The agency has also fashioned a first-time code of conduct for firms that do business with the agency. It primarily contains prohibitions on giving gifts to LCB employees. But it also states that the agency could "from time to time" audit vendors to ensure they are complying.
The changes are in response to a spate of rulings this year by the state Ethics Commission, which found four former LCB officials violated ethics rules by accepting hospitality and other gifts from firms doing business with the agency and failed to report them on their annual statements of financial interest. The four were fined a total of nearly $24,000.
Still, the updated code of conduct for employees is not much different from the one that has existed for years, which also prohibited gifts and other favors from anyone doing or seeking business with the LCB.
In an interview Wednesday, LCB Chairman Joseph E. Brion said employees would now have to review the code and sign off on it every year.

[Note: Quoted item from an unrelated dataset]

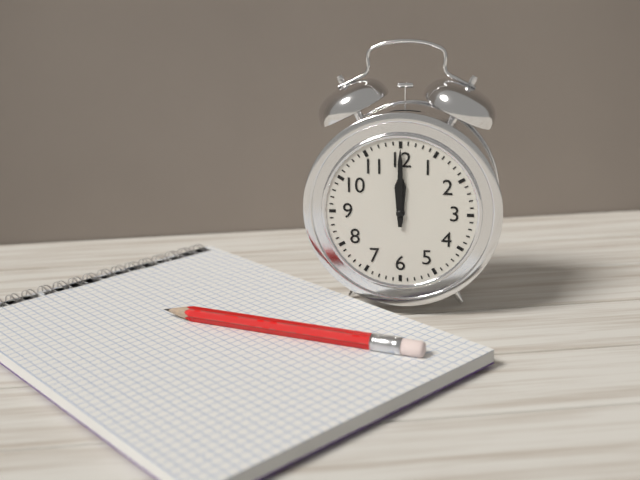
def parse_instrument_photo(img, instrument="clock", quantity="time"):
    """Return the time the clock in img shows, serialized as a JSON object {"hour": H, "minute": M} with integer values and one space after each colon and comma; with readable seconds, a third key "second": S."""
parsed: {"hour": 12, "minute": 0}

Before, they had to sign it only upon being hired.
"We felt it was important that they be reminded every year what the requirements are - what they are permitted to do and not permitted to do," Brion said.
He added: "I do think reminding people every year is something that will make a difference."
Others noted that the LCB has stricter ethics rules than many other state entities when it comes to accepting gifts. Members of the legislature, for instance, can accept gifts and hospitality as long as they report it on their annual statements of financial interest.
Former LCB Chairman Patrick J. Stapleton 3d, former chief executive officer Joseph Conti, and former marketing director James H. Short Jr. were cited and fined by the Ethics Commission in March, and were ordered to amend their statements of financial interests.
This month, the Ethics Commission fined the LCB's onetime director of product selection, Matthew Schwenk, $500 for failing to disclose golf outings for which vendors paid.